A Brief Overview
- Apple is shrinking Gemini to run on your iPhone, using a technique called Knowledge Distillation.
- Google’s brains, Apple’s rules: Apple chose Gemini as the most capable AI foundation for its Apple Intelligence suite.
- For Google, it means Gemini gets built into hundreds of millions of iPhones, giving it a huge new audience.
Apple is reshaping how artificial intelligence runs on the iPhone by distilling Google’s Gemini model into smaller, on-device-friendly variants, which are tailored for localized AI features.
Apple is betting big on running AI features directly on your iPhone, but still relying on Google for the heavy-duty brainpower behind it.
How Apple‘s Knowledge Distillation Works
Basically, Apple is using a technique known as Knowledge Distillation, where the engineers train a smaller and more efficient model by having it mimic the behaviour of a larger model foundation, in this case, it is Google’s Gemini.
The process involves feeding Gemini a series of tasks and then using its outputs and reasoning traces to guide the compact model, effectively teaching it to replicate Gemini‑level performance with far lower compute and memory demands.

Smaller models are also cheaper to serve and debug, opening the door to more frequent updates and better privacy since fewer inferences have to leave the device.
Why Apple Picked Gemini for Knowledge Distillation
The reason Apple chose Gemini is simple.
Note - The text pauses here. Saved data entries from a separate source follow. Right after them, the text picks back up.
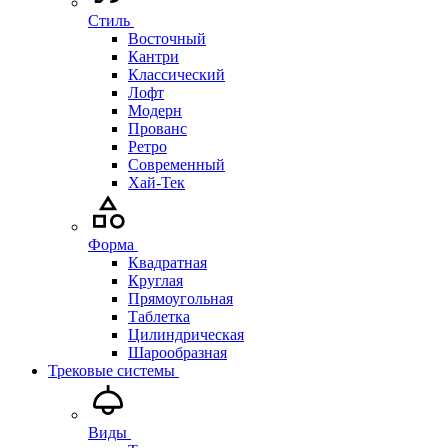
Стиль
Восточный
Кантри
Классический
Лофт
Модерн
Прованс
Ретро
Современный
Хай-Тек
Форма
Квадратная
Круглая
Прямоугольная
Таблетка
Цилиндрическая
Шарообразная
Трековые системы
Виды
After testing different AI models, Apple decided Gemini is the most capable and flexible base for its own AI suite, called Apple Intelligence.

Through a multi‑year deal, Apple is using Gemini and Google’s cloud tech to power smarter Siri, better writing tools, and richer app suggestions across iPhone, iPad, and Mac.
At the same time, Apple says it will keep user data under its own privacy rules, promising that Google will not take that data for ads or outside tracking.
On-Device AI Features Coming to iPhone
On the iPhone side, these smaller, Gemini‑derived models are meant to handle localized AI features.
What does this mean? This means Siri can hold more natural conversations, understand what you are doing inside apps, and offer real‑time help without always sending requests to the cloud.
Smaller models also mean smoother performance and less drain on the battery, even on older or cheaper iPhones, so more people can use advanced AI features.
Competitive and Strategic Implications
For Apple, this distillation strategy is a smart middle ground: it leans on Google’s strongest AI brain but adapts it to work on Apple devices, not just in distant servers.
This helps Apple catch up in the AI race without building an entirely new cloud infrastructure from scratch. For Google, it means Gemini gets built into hundreds of millions of iPhones, giving it a huge new audience.
For users, it should mean a more responsive, private, and continuous AI experience that feels tightly woven into the phone, whether online or offline.